The irregularities at Calvary resulted in no direct financial loss to the government, nor were funds misappropriated. But in obscuring its true financial picture the hospital was plainly motivated by a desire not to jeopardise in any way the likelihood or even possibility of extra Health Directorate funding, whether for one-off purposes or as a result of meeting performance targets.
Little wonder, then, that the audit report’s top two recommendations are for the government to examine “the fundamental issue of whether or not the Network Agreement is the most appropriate mechanism for delivering public hospital services [in Canberra’s north]”, and for the agreement to be negotiated and amended to address weaknesses.

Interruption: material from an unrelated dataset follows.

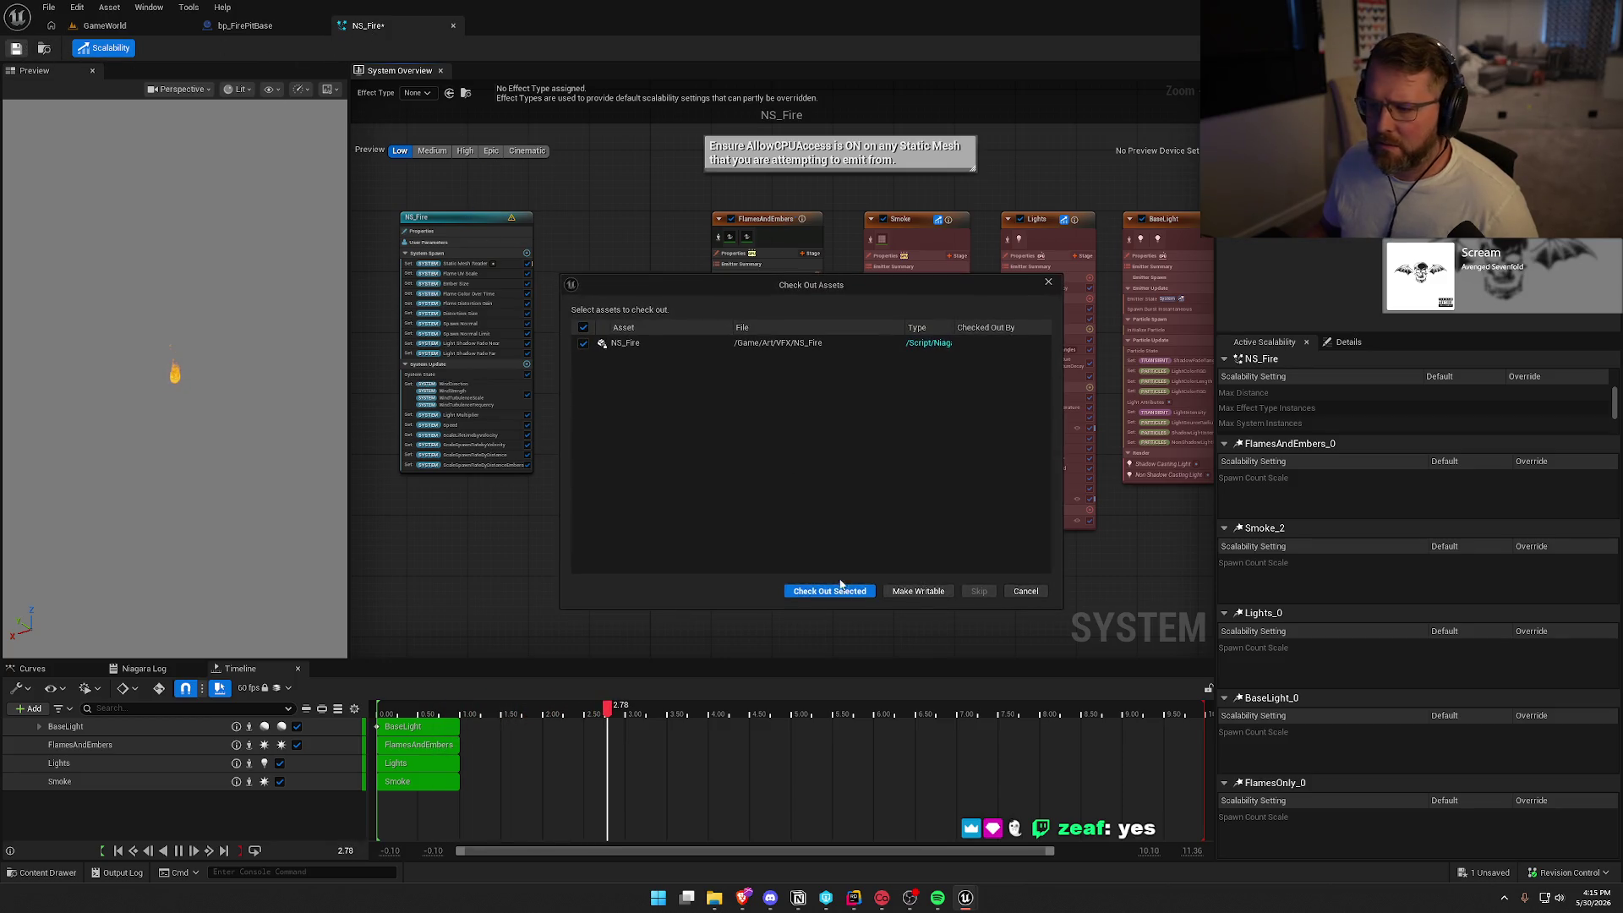
left_click(849, 596)
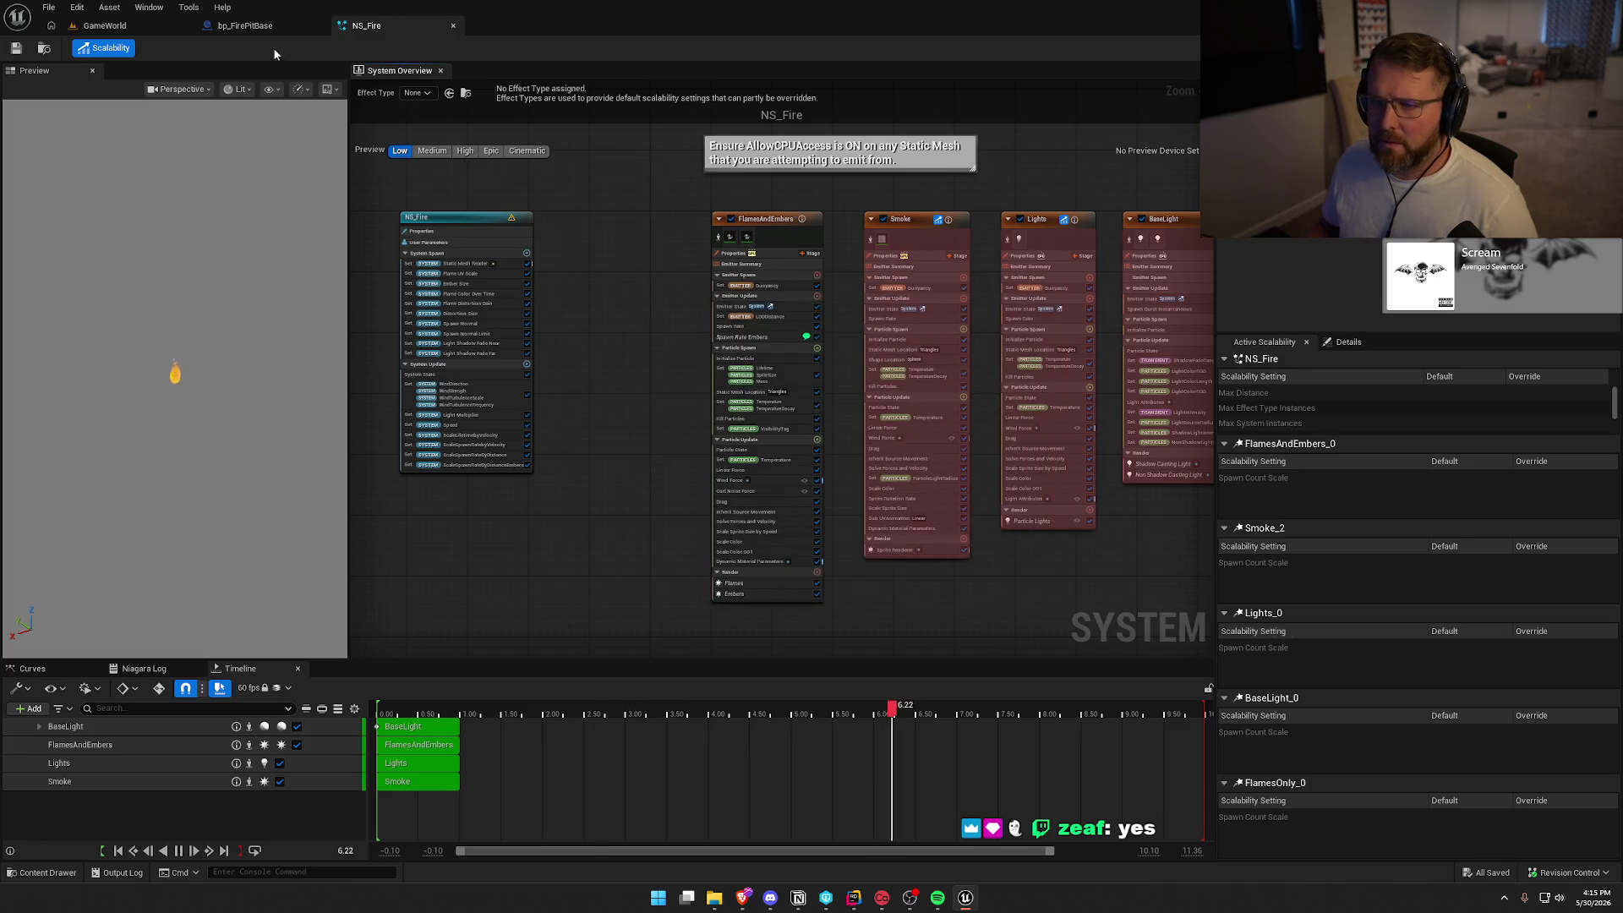
left_click(131, 26)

Judging by Health Minister Simon Corbell’s almost serene response to the audit findings that’s unlikely to occur. Commenting on Saturday, he said there was “clearly room for strengthening the hospital’s accountability and governance but that he had “every confidence” in the new management team.
Given the controversy surrounding Labor’s ultimately failed bid to buy Calvary from LCM in 2010 – and the rapidly approaching ACT general election – Mr Corbell’s reluctance to embark on another fight is perhaps understandable. Like the 2012 data-doctoring scandal at Canberra Hospital, the fiddling of Calvary’s finances represents a major failure in health governance oversight. It warrants a far more thorough explanation and response than Mr Corbell has so far managed.